Hendra sangat terharu. Adi hanya bisa berkali-kali mengusap air matanya yang tak terkendali. Hendra hanya mengangguk kepada Toni karena seolah kata-kata tak mampu menggambarkan kebahagiannya. Dan sedetik kemudian dia menyambut sahabat barunya ke dalam pelukan. Sejenak kemudian suasana berubah menjadi rasa haru penuh kebahagiaan. Bak sebuah lukisan indah, terihat disana wajah-wajah bersinar dengan hati baru penuh kedamaian dan kasih sayang.

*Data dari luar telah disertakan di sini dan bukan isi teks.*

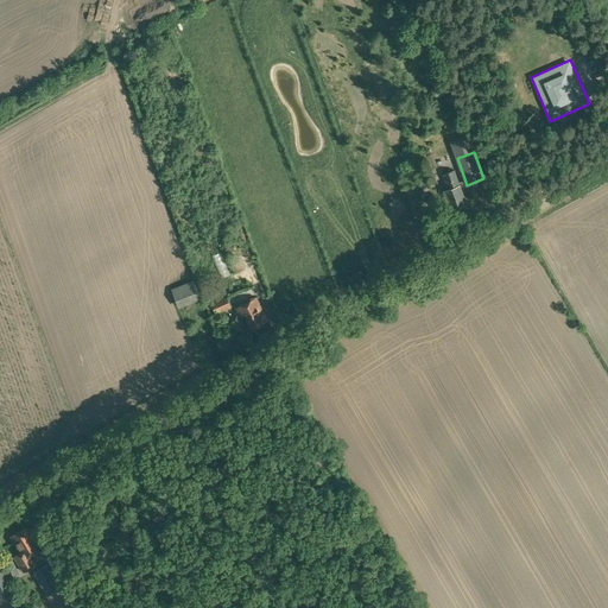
[(432,185),(438,183),(432,169),(437,166),(432,153),(422,158),(432,185)]
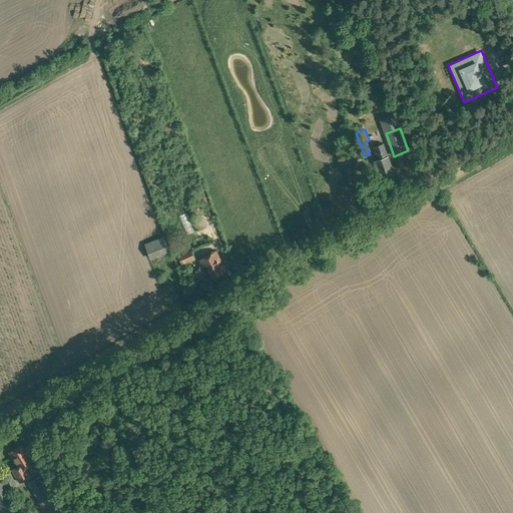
[(388,156),(384,143),(373,147),(378,160),(374,161),(380,177),(394,172),(388,156)]
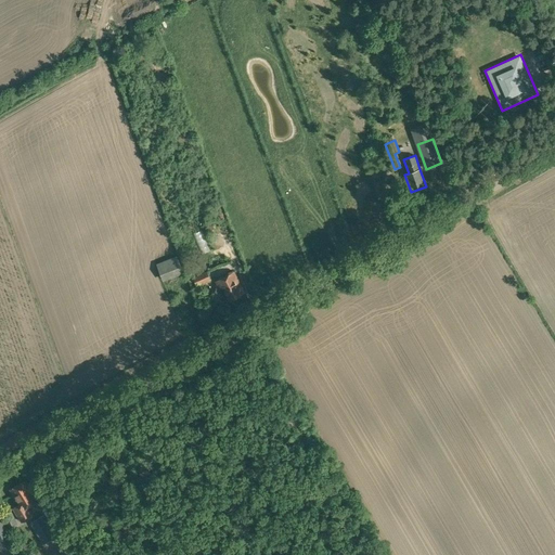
[(184,244),(188,253),(207,246),(205,239),(184,244)]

Dalam hati Hendra memanjatkan rasa syukur kepada Tuhan yang begitu menyayanginya sehingga mengirimkan seorang malaikat yang selalu melindunginya. Seorang malaikat yang mengajarkan tentang arti kasih sayang yang tulus dapat melawan setiap kejahatan. Seorang malaikat yang tanpa sayap yang membukakan mata hatinya untuk melihat dunia dengan cara yang lebih manusiawi. Dan malaikat itu dipanggilnya dengan nama ibu.